De rechtbank oordeelde dat de eiser zijn vordering baseerde op onrechtmatige daad en dat Rijndelta niet de zorgvuldigheid had betracht die van een redelijk handelend makelaar verwacht mocht worden. De rechtbank verwierp het verweer van Rijndelta dat de eiser zijn klachtplicht had geschonden, omdat niet was aangetoond dat Rijndelta in haar belangen was geschaad door het tijdsverloop. Ook het beroep op verjaring werd verworpen, omdat de vordering niet was verjaard. De rechtbank concludeerde dat de eiser onvoldoende had aangetoond dat hij schade had geleden als gevolg van de onjuiste oppervlakte vermelding, en wees de vordering van de eiser in al zijn onderdelen af. De eiser werd veroordeeld in de proceskosten van Rijndelta, die op € 3.712,00 werden begroot.

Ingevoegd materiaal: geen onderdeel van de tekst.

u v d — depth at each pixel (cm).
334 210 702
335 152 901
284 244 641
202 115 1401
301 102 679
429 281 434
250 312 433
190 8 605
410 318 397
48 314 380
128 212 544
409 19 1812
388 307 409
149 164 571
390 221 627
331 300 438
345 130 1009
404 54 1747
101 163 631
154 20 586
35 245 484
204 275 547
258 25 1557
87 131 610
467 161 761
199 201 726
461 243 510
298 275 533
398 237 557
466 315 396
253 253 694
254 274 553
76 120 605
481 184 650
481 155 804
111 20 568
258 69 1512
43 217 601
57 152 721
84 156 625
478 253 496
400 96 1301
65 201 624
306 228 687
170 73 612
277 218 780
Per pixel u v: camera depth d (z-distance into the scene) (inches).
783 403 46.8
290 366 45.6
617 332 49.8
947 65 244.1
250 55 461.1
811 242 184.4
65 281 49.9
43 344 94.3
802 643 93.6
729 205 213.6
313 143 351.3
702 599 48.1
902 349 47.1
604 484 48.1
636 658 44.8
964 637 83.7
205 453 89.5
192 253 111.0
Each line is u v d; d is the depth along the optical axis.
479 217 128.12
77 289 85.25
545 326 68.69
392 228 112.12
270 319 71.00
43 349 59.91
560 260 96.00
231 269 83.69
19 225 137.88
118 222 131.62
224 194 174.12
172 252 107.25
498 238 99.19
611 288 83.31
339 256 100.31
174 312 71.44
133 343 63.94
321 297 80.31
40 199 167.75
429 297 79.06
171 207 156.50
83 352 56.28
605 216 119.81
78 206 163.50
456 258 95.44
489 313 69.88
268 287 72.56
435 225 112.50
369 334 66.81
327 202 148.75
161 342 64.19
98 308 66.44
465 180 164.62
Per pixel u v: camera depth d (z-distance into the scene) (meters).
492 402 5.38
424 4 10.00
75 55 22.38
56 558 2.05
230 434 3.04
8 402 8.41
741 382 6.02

De uitspraak benadrukt de verantwoordelijkheden van makelaars bij het verstrekken van informatie over onroerend goed en de noodzaak voor kopers om tijdig te klagen over gebreken. De rechtbank bevestigde dat de zorgvuldigheidseisen voor makelaars hoog zijn, vooral als het gaat om essentiële kenmerken zoals de oppervlakte van een woning.